Task item: Write out, word for word, the part of the listing below that opens with the line containing "menyampaikan imbauan langsung" and closes with the line containing "pidana bagi pelaku", keeping both of those lines and adding no others.

Records for the exercise:

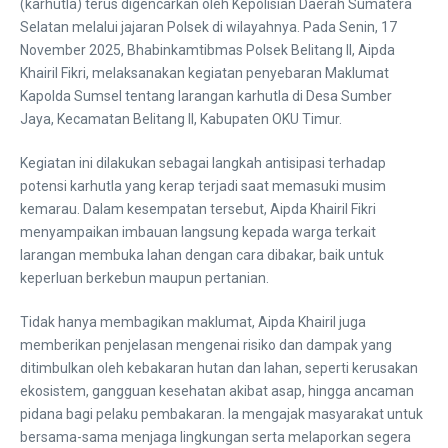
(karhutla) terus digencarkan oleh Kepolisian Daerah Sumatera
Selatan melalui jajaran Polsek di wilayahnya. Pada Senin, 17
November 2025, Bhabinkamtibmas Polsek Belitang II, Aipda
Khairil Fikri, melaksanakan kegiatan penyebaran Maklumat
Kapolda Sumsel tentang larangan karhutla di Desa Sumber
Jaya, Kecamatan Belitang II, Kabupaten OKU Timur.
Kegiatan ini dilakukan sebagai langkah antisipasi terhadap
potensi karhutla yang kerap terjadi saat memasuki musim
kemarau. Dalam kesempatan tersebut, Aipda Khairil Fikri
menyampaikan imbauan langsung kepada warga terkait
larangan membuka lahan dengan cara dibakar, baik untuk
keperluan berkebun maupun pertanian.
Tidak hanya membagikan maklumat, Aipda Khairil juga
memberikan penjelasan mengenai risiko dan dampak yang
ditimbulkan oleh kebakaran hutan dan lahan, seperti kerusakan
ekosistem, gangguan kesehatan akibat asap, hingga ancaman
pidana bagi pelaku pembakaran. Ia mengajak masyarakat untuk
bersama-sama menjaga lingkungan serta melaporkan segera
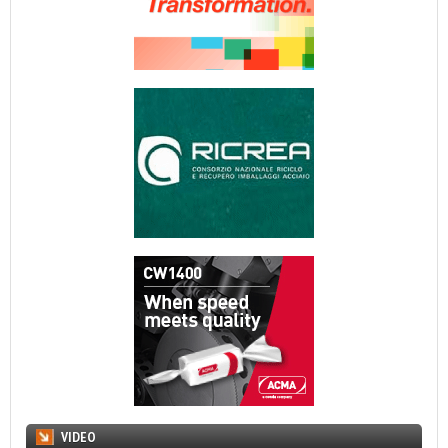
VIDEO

...

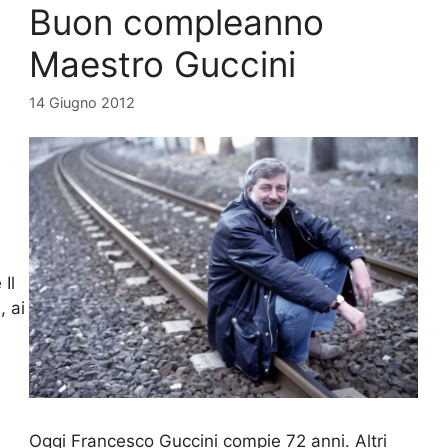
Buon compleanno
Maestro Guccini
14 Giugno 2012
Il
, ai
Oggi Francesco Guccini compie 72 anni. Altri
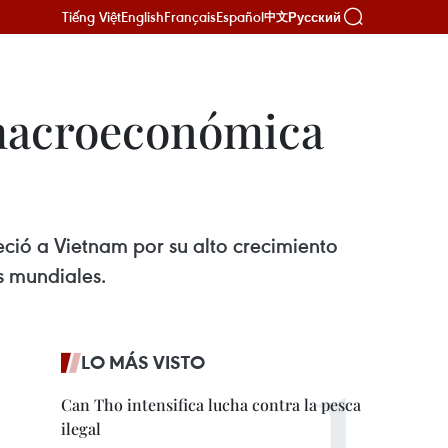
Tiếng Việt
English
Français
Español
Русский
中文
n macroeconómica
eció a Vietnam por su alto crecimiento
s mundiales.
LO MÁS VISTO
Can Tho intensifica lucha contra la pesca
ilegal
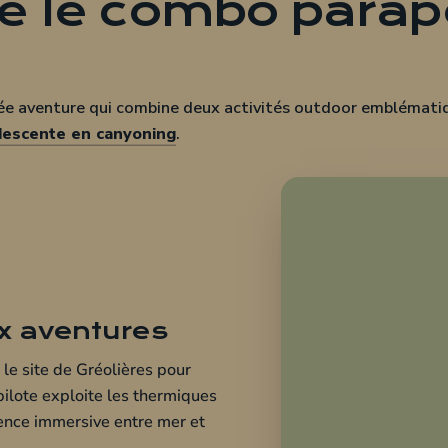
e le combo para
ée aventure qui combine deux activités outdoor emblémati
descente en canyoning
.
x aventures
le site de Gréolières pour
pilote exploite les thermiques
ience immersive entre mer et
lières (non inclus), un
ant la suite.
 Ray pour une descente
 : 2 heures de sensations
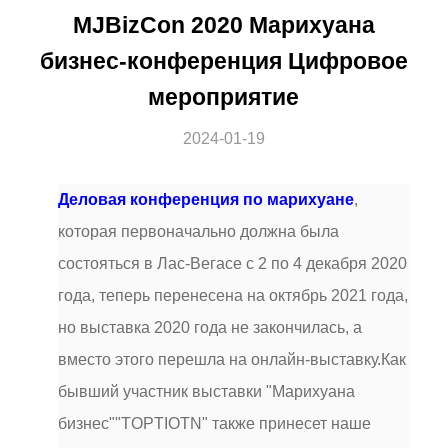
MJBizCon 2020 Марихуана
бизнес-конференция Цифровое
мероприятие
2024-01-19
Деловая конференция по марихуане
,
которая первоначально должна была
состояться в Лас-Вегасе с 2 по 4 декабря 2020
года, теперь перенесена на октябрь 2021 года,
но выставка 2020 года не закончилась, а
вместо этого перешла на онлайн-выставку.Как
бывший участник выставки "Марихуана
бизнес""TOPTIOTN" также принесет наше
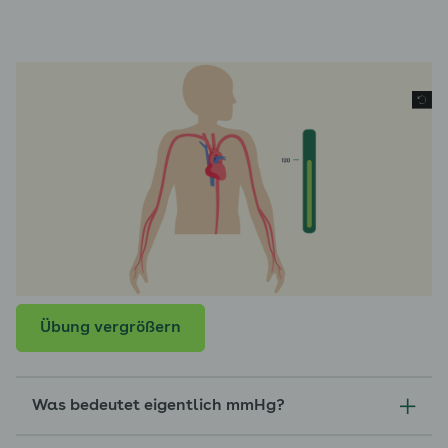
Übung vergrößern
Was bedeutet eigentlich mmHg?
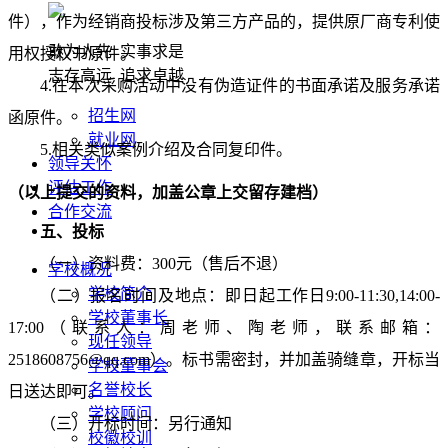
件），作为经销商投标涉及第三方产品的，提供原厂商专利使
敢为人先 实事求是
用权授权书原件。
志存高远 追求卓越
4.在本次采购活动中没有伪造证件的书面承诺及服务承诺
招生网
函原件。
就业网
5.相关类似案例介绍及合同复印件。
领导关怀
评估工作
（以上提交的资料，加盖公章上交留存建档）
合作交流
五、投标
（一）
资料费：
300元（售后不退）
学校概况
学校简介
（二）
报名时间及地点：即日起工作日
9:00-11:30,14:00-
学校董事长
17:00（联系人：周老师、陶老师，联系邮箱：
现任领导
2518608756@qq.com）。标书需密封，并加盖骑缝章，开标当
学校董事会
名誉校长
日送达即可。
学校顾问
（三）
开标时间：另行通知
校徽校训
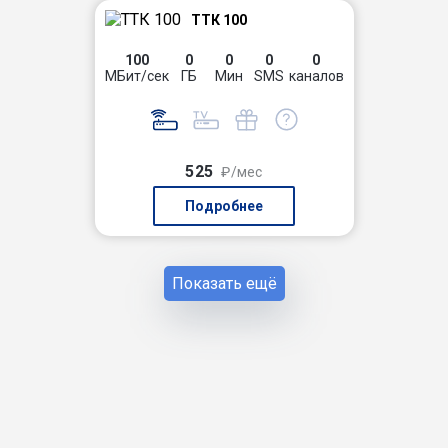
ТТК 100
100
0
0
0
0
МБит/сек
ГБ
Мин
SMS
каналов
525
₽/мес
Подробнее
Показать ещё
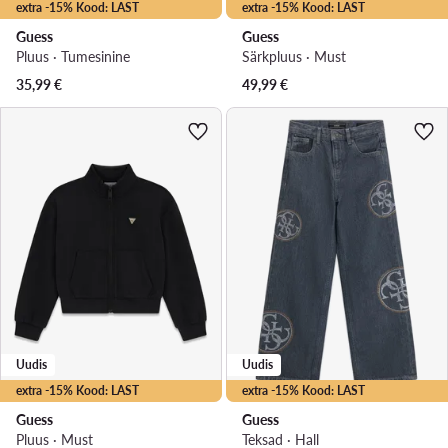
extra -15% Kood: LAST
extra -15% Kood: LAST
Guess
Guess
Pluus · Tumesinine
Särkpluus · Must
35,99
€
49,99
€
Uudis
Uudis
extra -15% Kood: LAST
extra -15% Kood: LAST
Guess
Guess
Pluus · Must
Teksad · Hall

...

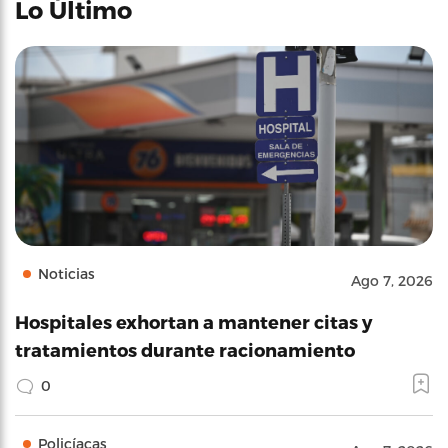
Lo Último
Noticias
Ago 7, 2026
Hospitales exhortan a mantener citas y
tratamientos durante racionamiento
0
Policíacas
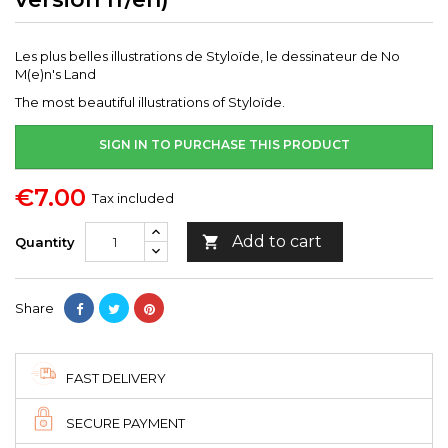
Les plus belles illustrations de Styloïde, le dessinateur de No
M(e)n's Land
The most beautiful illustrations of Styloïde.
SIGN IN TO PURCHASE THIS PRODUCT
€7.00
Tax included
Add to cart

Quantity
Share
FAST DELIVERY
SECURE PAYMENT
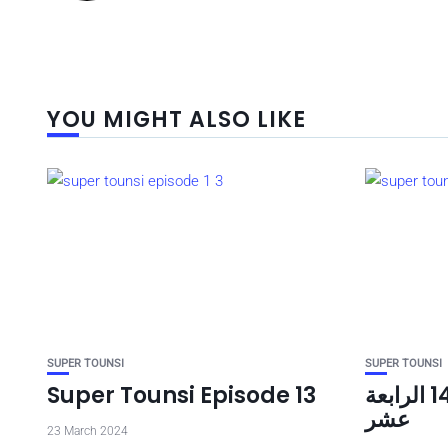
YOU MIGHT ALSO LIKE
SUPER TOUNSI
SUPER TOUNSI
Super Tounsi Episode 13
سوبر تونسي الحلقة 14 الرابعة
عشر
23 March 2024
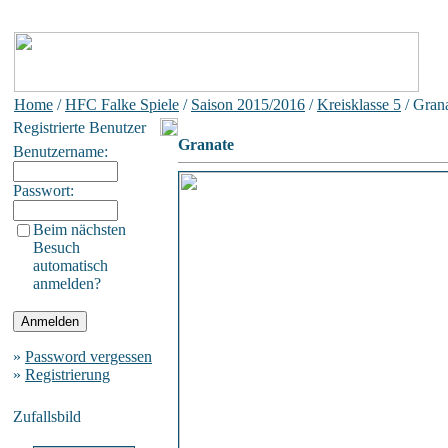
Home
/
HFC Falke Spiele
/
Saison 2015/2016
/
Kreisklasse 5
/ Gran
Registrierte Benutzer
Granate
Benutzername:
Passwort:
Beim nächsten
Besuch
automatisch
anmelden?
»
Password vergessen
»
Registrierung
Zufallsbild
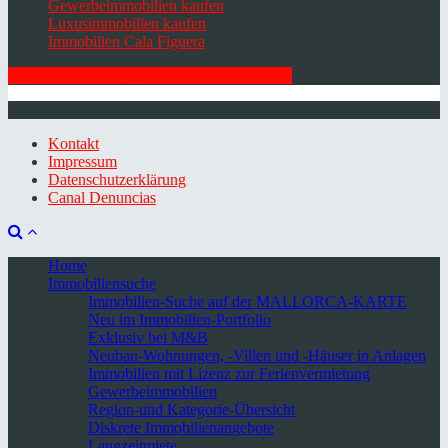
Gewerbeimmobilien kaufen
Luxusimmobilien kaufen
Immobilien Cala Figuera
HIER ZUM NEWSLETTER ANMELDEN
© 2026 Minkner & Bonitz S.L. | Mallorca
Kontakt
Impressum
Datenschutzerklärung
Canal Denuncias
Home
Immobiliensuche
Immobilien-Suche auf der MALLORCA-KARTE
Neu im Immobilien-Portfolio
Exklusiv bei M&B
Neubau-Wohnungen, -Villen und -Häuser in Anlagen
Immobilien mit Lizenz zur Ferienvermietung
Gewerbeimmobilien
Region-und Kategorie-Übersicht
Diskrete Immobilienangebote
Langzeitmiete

Exercise solution:
menyampaikan imbauan langsung kepada warga terkait
larangan membuka lahan dengan cara dibakar, baik untuk
keperluan berkebun maupun pertanian.
Tidak hanya membagikan maklumat, Aipda Khairil juga
memberikan penjelasan mengenai risiko dan dampak yang
ditimbulkan oleh kebakaran hutan dan lahan, seperti kerusakan
ekosistem, gangguan kesehatan akibat asap, hingga ancaman
pidana bagi pelaku pembakaran. Ia mengajak masyarakat untuk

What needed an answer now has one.